En Brasil, además de tratar al país como un mero e inexpresivo establecimiento comercial de carretera –como escribí más arriba– también se lo trata como si fuera una empresa, con derecho a un slogan (lema) que completa su logotipo eventual, en una clara demostración de que se subestima la fuerza de la imagen que Brasil tiene de sí mismo, tanto internamente como en el exterior, sin la menor necesidad de una marca de gobierno temporal. Dicho sea de paso, esa actitud no es exclusiva nuestra, ya que casi todos los países latinoamericanos hacen exactamente lo mismo.

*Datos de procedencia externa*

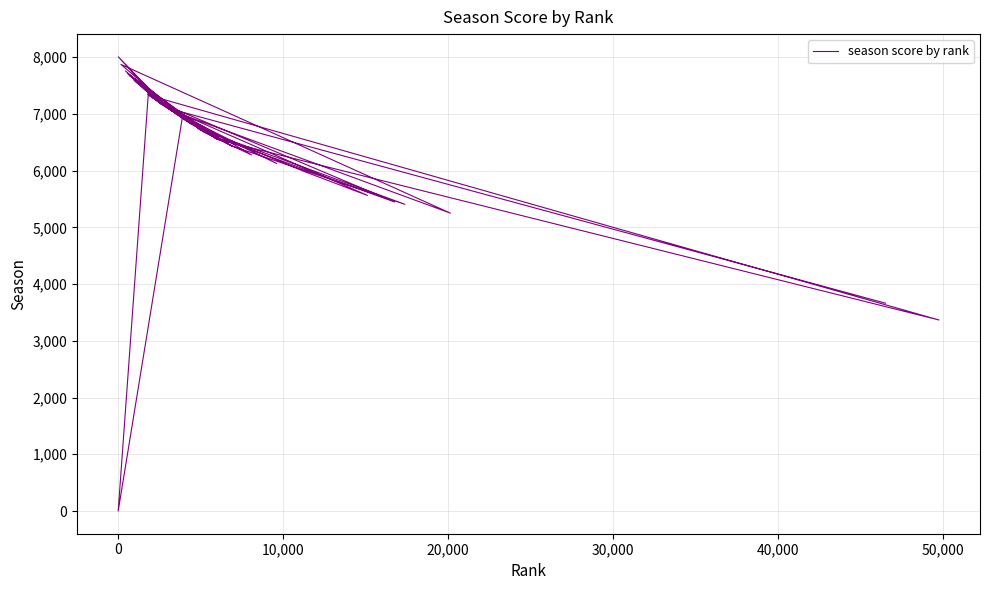

What is the sum of all values?

260352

Por otro lado, dado que la nación es tratada como una empresa, ¿por qué no seguir el ejemplo de sólidas empresas internacionales reconocidas a nivel mundial, como Shell, Coca-Cola y Volkswagen, entre muchas otras? ¿O incluso empresas nacionales como Globo y Petrobras? Estas empresas han existido durante décadas y sus logotipos siguen siendo los mismos, simplemente con cambios para actualizar su representación visual de acuerdo a la época, sin importar quién sea su presidente, director o incluso el país donde operen. La fuerza de sus logos los representa de manera absoluta, gracias a la continuidad de su mantenimiento.

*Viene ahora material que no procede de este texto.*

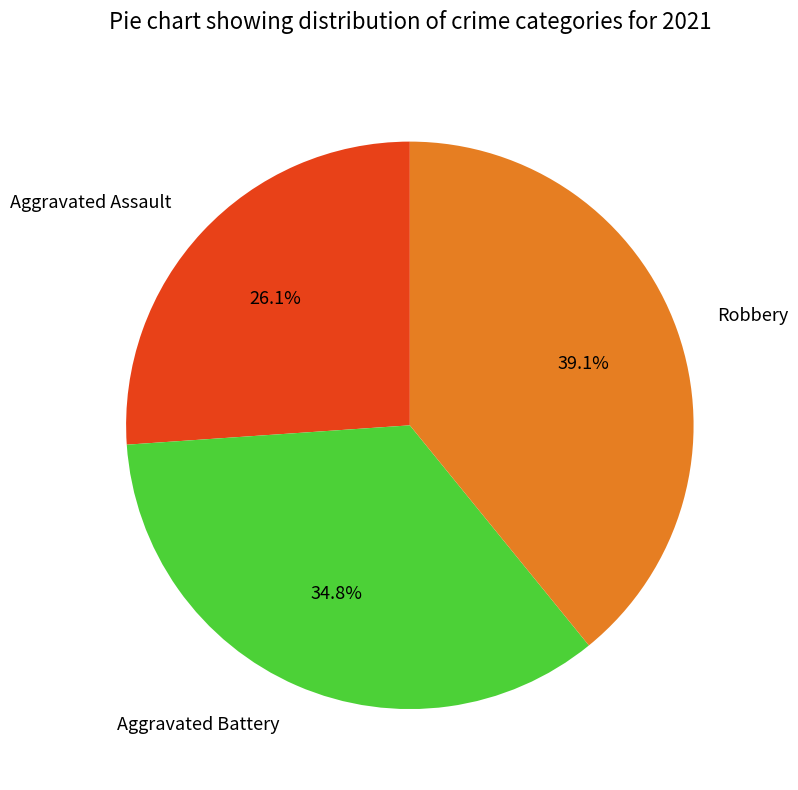

Which category has the smallest portion of the pie?

Aggravated Assault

Y hay más: cambiar el logo del Gobierno Federal de Brasil cada cuatro años determina un “efecto cascada”, porque junto con el nuevo logo del gobierno también hay cambios en los logos de todos sus ministerios, secretarías, coordinadoras y departamentos, además del cambio de marca en estados, ciudades, prefecturas, etc., gracias a los nuevos políticos que toman posesión y sus partidos electos. Todos cambian de look en cada nueva dirección, luciendo logos nuevos, inexpresivos, olvidables y efímeros, además de generar gastos públicos absolutamente innecesarios, si tales símbolos fueran perennes.

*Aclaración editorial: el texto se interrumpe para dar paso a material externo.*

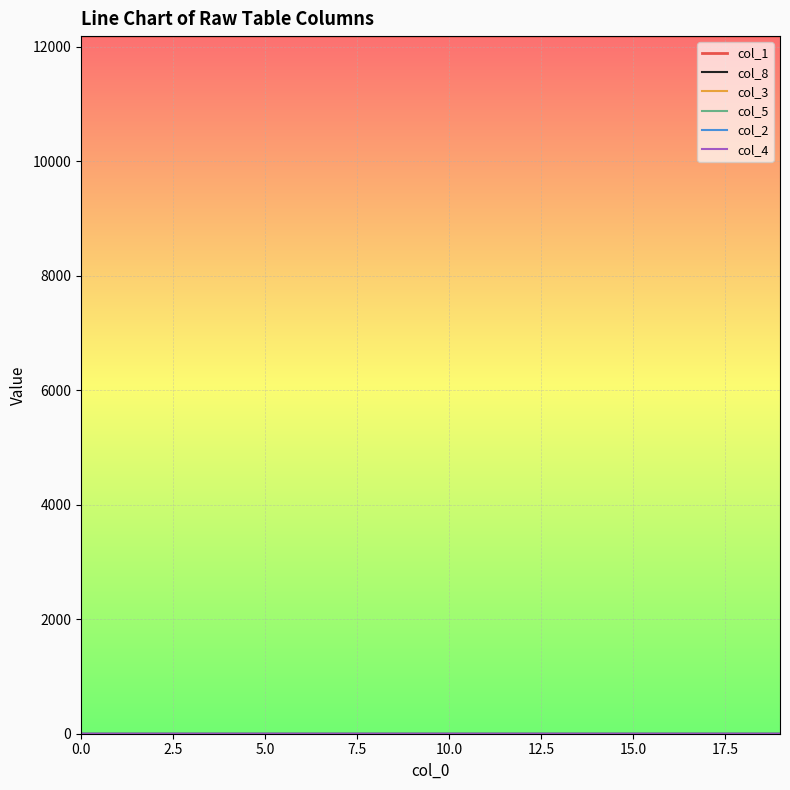

Which series has the largest total across all categories?

col_1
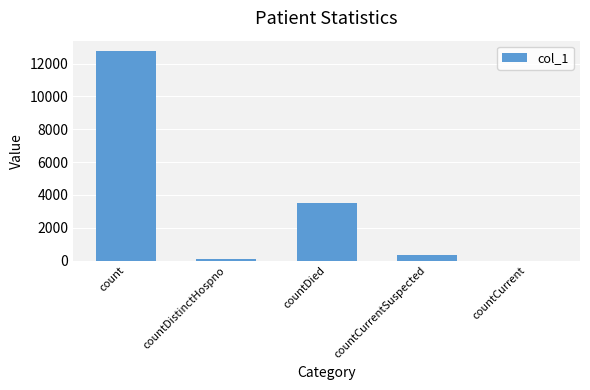

What is the sum of the values at countCurrent and countDied?

3527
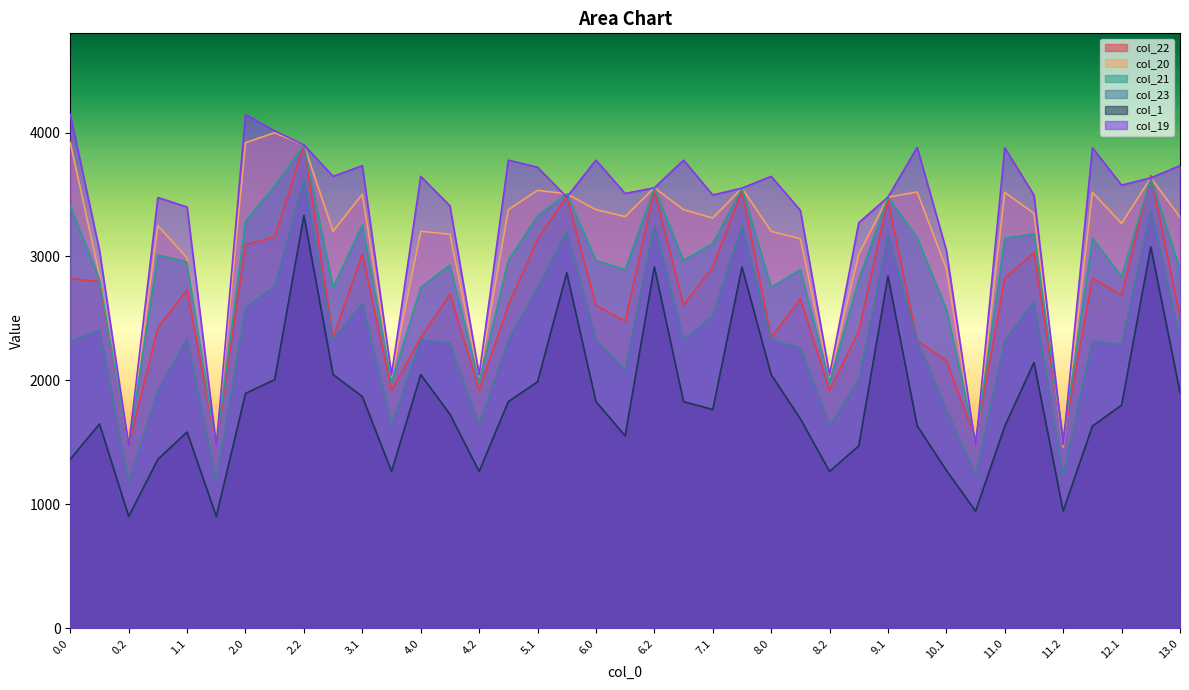

Read the col_20 value at 2.0.

3918.0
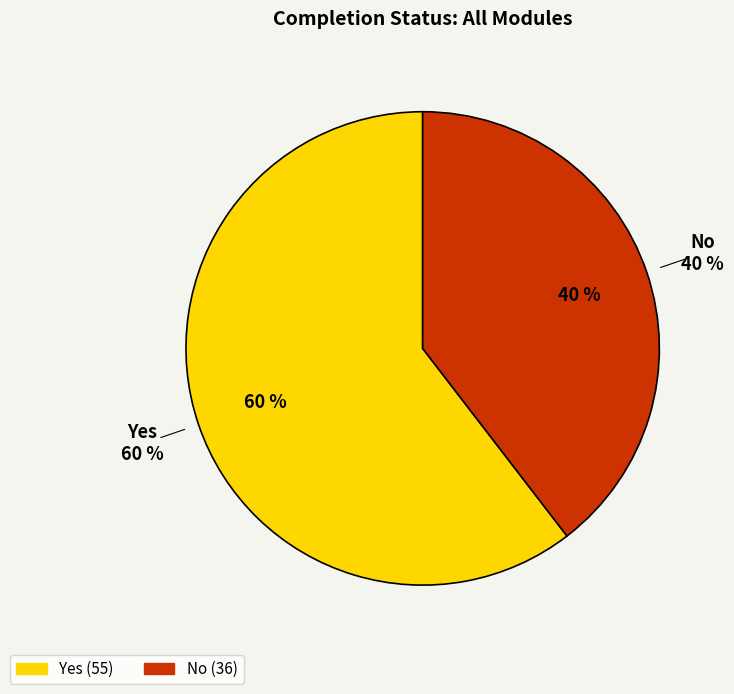

Does No account for over 50% of the chart?

No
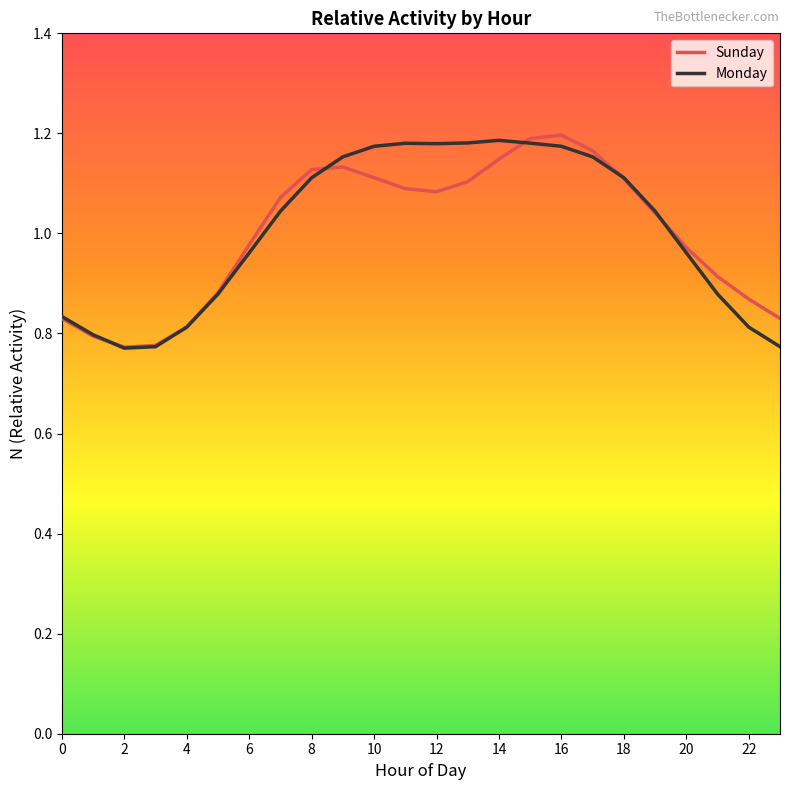

What are all the series names shown in the legend?

Sunday, Monday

Finalmente, en cuanto al diseño en sí de este nuevo logo nacional –y de los anteriores–, está claro que se trata de proyectos creados por una comisión, donde cada uno da sus sugerencias, ideas y conjeturas y, en consecuencia, todos son atendidos, para que el resultado final de la obra contemple sus ideologías, mensajes de inclusión social y respeto a todos, colores de las diversidades y sus partidos, etc, etc, subrayados por el denominado “slogan/motto/lema”. Como desconocen la importancia del buen diseño y su relación con la imagen y con lo que representan, el resultado es incomprensible, una auténtica ensalada de colores y estilos gráficos absolutamente innecesarios, exagerados y olvidables, que siempre afloran para el anonimato. Pero, sin dramas: dentro de cuatro años lo veremos todo de nuevo.
Una aclaración: no confundir marca gobierno con “marca país”, logos creados con fines promocionales y turísticos. Tales marcas, buenas o malas, también se han convertido en una locura mundial, con países, ciudades y regiones que muestran una profusión de imágenes, y pocas son memorables. Entre muchas, cabe mencionar la marca país Perú y la marca ciudad Oporto, dos ejemplos y referentes del buen diseño, además de exitosos a nivel mundial. El resto, casi en su totalidad, es un festival de inutilidad gráfica.